Note that the arguments sigmas and bins can always be provided, but they will be ignored by conformal regressors not using them, e.g., both arguments will be ignored by the standard conformal regressors.

[49]:

confidence_levels = [0.9,0.95,0.99]

names = list(all_cr.keys())

all_results = {}

for confidence in confidence_levels:
    for name in names:
        all_results[(name,confidence)] = all_cr[name][0].evaluate(
        y_hat_test, y_test, sigmas=all_cr[name][1],
        bins=bins_test, confidence=confidence,
        y_min=0, y_max=1)

results_df = pd.DataFrame(columns=pd.MultiIndex.from_product(
    [names,confidence_levels]), index=list(list(
    all_results.values())[0].keys()))

for key in all_results.keys():
    results_df[key] = all_results[key].values()

display(results_df.round(4))

	Std CR			Norm CR knn dist			Norm CR knn std			Norm CR knn res			Norm CR var			Mond CR
	0.90	0.95	0.99	0.90	0.95	0.99	0.90	0.95	0.99	0.90	0.95	0.99	0.90	0.95	0.99	0.90	0.95	0.99
error	0.1007	0.0492	0.0093	0.1044	0.0503	0.0119	0.1036	0.0585	0.0119	0.1012	0.0519	0.0089	0.1033	0.0498	0.0122	0.0936	0.0411	0.0066
eff_mean	0.0428	0.0629	0.1206	0.0450	0.0593	0.0913	0.0438	0.0555	0.0904	0.0425	0.0552	0.0916	0.0406	0.0524	0.0765	0.0415	0.0541	0.0895
eff_med	0.0430	0.0647	0.1215	0.0367	0.0485	0.0750	0.0344	0.0437	0.0722	0.0337	0.0440	0.0738	0.0277	0.0362	0.0543	0.0298	0.0379	0.0620
time_fit	0.0002	0.0002	0.0002	0.0001	0.0001	0.0001	0.0001	0.0001	0.0001	0.0001	0.0001	0.0001	0.0001	0.0001	0.0001	0.0002	0.0002	0.0002
time_evaluate	0.0003	0.0002	0.0002	0.0002	0.0003	0.0002	0.0002	0.0003	0.0002	0.0002	0.0002	0.0003	0.0002	0.0002	0.0002	0.0006	0.0006	0.0006

Conformal regressors without a separate calibration set#

For conformal regressors that employ learners that use bagging, like random forests, we may consider an alternative strategy to dividing the original training set into a proper training and calibration set; we may use the out-of-bag (OOB) predictions, which allow us to use the full training set for both model building and calibration. It should be noted that this strategy does not come with the theoretical validity guarantee of the above (inductive) conformal regressors, due to that calibration and test instances are not handled in exactly the same way. In practice, however, conformal regressors based on out-of-bag predictions rarely do not meet the coverage requirements.

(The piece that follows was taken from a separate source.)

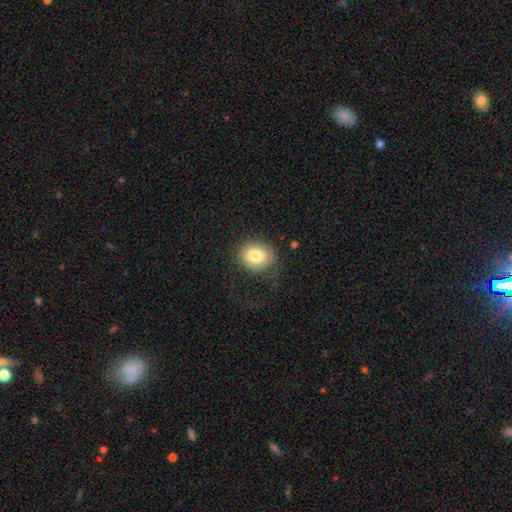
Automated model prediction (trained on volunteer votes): Overall: smooth (80%). How rounded: round (63%; in between 36%). Merging: none (73%).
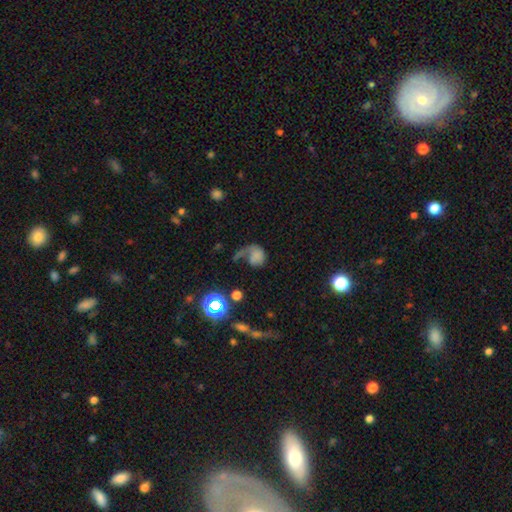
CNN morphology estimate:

Standard conformal regressors with out-of-bag calibration#

Let us first generate a model from the full training set and then get the residuals using the OOB predictions; we rely on that the learner has an attribute oob_prediction_, which e.g. is the case for a RandomForestRegressor if oob_score is set to True when created.

[50]:

learner_full = RandomForestRegressor(n_jobs=-1, n_estimators=500,
                                     oob_score=True)

learner_full.fit(X_train, y_train)

[50]:

RandomForestRegressor(n_estimators=500, n_jobs=-1, oob_score=True)

Now we can obtain the residuals.

[51]:

oob_predictions = learner_full.oob_prediction_

residuals_oob = y_train - oob_predictions

We may now obtain a standard conformal regressor from these OOB residuals

[52]:

cr_std_oob = ConformalRegressor()

cr_std_oob.fit(residuals_oob)

[52]:

ConformalRegressor(fitted=True, normalized=False, mondrian=False)

… and apply it using the point predictions of the full model.

[53]:

y_hat_full = learner_full.predict(X_test)

intervals_std_oob = cr_std_oob.predict(y_hat_full, y_min=0, y_max=1)

display(intervals_std_oob)

array([[0.00814877, 0.0707599 ],
       [0.01988226, 0.08249339],
       [0.05352123, 0.11613236],
       ...,
       [0.03145775, 0.09406887],
       [0.08269424, 0.14530537],
       [0.00983793, 0.07244906]])

Normalized conformal regressors with out-of-bag calibration#

We may also generate normalized conformal regressors from the OOB predictions. The DifficultyEstimator can be used also for this purpose; for the k-nearest neighbor approaches, the difficulty of each object in the training set will be computed using a leave-one-out procedure, while for the variance-based approach the out-of-bag predictions will be employed.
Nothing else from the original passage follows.